The photo shows two dozen red and yellow beetles inside a dog’s mouth. A trail of ladybug-like insects thumbtacked to the roof and wedged behind the front teeth to clear down the back. Are there more lining the throat and pinned to the insides of the stomach? And what about tucked to the underside of the tongue and glued to the gums?
I do a quick search of my own dog’s mouth. Wrench her jaw open and look cautiously. All clear.
Imagine the beetles stuck to the inside of my own mouth. The way they’d make a home amongst my molars, lodge between the gaps, latch onto the soft flesh of my cheeks, adhere like limpets to the contour of the roof. Not just one or two, but twenty or thirty or more. A whole swarm.
My tongue works furiously to dislodge the vermin and spit them out. I feel inside with my fingers just to be sure and imagine how I’d need to scrape them out. Would they flick off with a pop? Peel like scabs? Turn into a purulent, sludgy mess as I pick them out one by one?

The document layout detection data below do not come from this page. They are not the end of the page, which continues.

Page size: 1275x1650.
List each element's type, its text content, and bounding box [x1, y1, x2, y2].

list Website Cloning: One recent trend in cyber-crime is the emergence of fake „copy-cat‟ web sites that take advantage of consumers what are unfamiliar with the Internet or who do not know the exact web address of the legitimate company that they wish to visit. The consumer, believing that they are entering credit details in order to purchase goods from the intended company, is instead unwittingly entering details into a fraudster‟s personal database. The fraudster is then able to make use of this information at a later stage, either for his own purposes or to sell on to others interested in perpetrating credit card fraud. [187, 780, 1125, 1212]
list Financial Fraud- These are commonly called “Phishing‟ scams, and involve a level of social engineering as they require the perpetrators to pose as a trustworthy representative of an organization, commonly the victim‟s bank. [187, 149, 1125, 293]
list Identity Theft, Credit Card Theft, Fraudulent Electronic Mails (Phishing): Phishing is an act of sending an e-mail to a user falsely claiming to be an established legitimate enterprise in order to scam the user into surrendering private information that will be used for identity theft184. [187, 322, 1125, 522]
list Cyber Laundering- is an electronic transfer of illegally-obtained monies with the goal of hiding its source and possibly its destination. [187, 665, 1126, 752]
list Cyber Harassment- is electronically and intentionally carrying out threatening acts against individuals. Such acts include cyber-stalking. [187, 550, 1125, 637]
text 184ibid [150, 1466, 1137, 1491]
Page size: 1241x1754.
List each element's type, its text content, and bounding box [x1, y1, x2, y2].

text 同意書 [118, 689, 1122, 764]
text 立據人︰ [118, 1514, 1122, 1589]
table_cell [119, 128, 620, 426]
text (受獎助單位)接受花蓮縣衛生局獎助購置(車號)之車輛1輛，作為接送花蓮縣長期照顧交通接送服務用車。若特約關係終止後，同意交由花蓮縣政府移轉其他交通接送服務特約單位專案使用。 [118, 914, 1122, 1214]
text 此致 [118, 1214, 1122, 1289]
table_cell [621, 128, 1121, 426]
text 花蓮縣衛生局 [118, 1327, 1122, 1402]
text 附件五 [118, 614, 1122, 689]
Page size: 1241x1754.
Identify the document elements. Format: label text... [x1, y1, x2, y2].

Later, my dreams are full of hundreds of spiderlings slipping down my throat; ants that crawl into my ears to nest; thread-thin snakes that loop through my hair and slither up my nostrils; and teeny, tiny fruit-flies that burrow under my eyelids to lay eggs in my tears.
Once – and this is true, I swear – I slept out in the open on a canyon floor and after a restless night, woke with my face covered in spider bites. Little red spots scattered across my forehead, speckled over my eyelids, running down the length of my nose. They covered my cheeks, my chin, my lips.
That time, I didn’t have the stomach to look inside.